[Task brief]:
Copy every line of the entries below verbatim, from the first to the last.

[Provided entries]:
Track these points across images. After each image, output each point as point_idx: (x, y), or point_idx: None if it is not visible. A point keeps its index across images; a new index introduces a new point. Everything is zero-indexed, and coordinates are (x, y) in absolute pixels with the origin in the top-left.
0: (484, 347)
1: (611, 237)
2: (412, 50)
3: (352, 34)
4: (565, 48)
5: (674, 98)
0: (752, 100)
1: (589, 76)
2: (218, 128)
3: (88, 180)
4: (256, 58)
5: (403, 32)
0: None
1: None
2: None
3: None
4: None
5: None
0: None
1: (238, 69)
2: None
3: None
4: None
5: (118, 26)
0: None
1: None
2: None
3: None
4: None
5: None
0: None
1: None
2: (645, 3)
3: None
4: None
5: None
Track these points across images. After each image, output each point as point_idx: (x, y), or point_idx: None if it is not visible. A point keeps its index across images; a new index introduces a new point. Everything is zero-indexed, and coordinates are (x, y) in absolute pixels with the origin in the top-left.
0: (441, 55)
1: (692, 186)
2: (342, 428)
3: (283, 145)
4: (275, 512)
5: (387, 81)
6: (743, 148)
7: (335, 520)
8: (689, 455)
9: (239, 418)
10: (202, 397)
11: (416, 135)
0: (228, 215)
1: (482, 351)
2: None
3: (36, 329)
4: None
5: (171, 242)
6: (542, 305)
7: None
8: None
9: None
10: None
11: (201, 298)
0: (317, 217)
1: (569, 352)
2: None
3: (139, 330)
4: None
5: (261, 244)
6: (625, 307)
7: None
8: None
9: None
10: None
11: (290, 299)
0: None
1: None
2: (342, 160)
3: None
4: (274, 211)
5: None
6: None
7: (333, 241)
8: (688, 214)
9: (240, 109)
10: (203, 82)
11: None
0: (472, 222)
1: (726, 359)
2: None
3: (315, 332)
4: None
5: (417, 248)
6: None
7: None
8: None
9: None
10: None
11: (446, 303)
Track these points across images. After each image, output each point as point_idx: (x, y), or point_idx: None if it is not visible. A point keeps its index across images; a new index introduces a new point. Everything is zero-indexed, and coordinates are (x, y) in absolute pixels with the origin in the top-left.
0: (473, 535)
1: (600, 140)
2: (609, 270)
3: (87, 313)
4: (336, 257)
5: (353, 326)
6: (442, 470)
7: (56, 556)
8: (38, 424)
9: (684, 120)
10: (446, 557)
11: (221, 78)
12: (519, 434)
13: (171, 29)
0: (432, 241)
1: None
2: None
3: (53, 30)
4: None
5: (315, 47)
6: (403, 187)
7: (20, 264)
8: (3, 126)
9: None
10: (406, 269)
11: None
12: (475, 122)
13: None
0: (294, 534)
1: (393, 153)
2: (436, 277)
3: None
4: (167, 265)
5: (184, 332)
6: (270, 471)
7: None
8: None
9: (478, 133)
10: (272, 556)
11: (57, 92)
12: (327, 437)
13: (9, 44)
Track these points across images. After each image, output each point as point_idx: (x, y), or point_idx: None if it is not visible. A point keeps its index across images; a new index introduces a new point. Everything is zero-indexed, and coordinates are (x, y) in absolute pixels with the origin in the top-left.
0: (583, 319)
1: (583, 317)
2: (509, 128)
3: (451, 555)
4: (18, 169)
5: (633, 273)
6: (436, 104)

[Solution to the problem]:
Track these points across images. After each image, output each point as point_idx: (x, y), or point_idx: None if it is not visible. A point keeps its index across images; a new index introduces a new point. Everything is zero-indexed, and coordinates are (x, y) in absolute pixels with the origin in the top-left.
0: (484, 347)
1: (611, 237)
2: (412, 50)
3: (352, 34)
4: (565, 48)
5: (674, 98)
0: (752, 100)
1: (589, 76)
2: (218, 128)
3: (88, 180)
4: (256, 58)
5: (403, 32)
0: None
1: None
2: None
3: None
4: None
5: None
0: None
1: (238, 69)
2: None
3: None
4: None
5: (118, 26)
0: None
1: None
2: None
3: None
4: None
5: None
0: None
1: None
2: (645, 3)
3: None
4: None
5: None
Track these points across images. After each image, output each point as point_idx: (x, y), or point_idx: None if it is not visible. A point keeps its index across images; a new index introduces a new point. Everything is zero-indexed, and coordinates are (x, y) in absolute pixels with the origin in the top-left.
0: (441, 55)
1: (692, 186)
2: (342, 428)
3: (283, 145)
4: (275, 512)
5: (387, 81)
6: (743, 148)
7: (335, 520)
8: (689, 455)
9: (239, 418)
10: (202, 397)
11: (416, 135)
0: (228, 215)
1: (482, 351)
2: None
3: (36, 329)
4: None
5: (171, 242)
6: (542, 305)
7: None
8: None
9: None
10: None
11: (201, 298)
0: (317, 217)
1: (569, 352)
2: None
3: (139, 330)
4: None
5: (261, 244)
6: (625, 307)
7: None
8: None
9: None
10: None
11: (290, 299)
0: None
1: None
2: (342, 160)
3: None
4: (274, 211)
5: None
6: None
7: (333, 241)
8: (688, 214)
9: (240, 109)
10: (203, 82)
11: None
0: (472, 222)
1: (726, 359)
2: None
3: (315, 332)
4: None
5: (417, 248)
6: None
7: None
8: None
9: None
10: None
11: (446, 303)
Track these points across images. After each image, output each point as point_idx: (x, y), or point_idx: None if it is not visible. A point keeps its index across images; a new index introduces a new point. Everything is zero-indexed, and coordinates are (x, y) in absolute pixels with the origin in the top-left.
0: (473, 535)
1: (600, 140)
2: (609, 270)
3: (87, 313)
4: (336, 257)
5: (353, 326)
6: (442, 470)
7: (56, 556)
8: (38, 424)
9: (684, 120)
10: (446, 557)
11: (221, 78)
12: (519, 434)
13: (171, 29)
0: (432, 241)
1: None
2: None
3: (53, 30)
4: None
5: (315, 47)
6: (403, 187)
7: (20, 264)
8: (3, 126)
9: None
10: (406, 269)
11: None
12: (475, 122)
13: None
0: (294, 534)
1: (393, 153)
2: (436, 277)
3: None
4: (167, 265)
5: (184, 332)
6: (270, 471)
7: None
8: None
9: (478, 133)
10: (272, 556)
11: (57, 92)
12: (327, 437)
13: (9, 44)
Track these points across images. After each image, output each point as point_idx: (x, y), or point_idx: None if it is not visible. A point keeps its index across images; a new index introduces a new point. Everything is zero-indexed, and coordinates are (x, y) in absolute pixels with the origin in the top-left.
0: (583, 319)
1: (583, 317)
2: (509, 128)
3: (451, 555)
4: (18, 169)
5: (633, 273)
6: (436, 104)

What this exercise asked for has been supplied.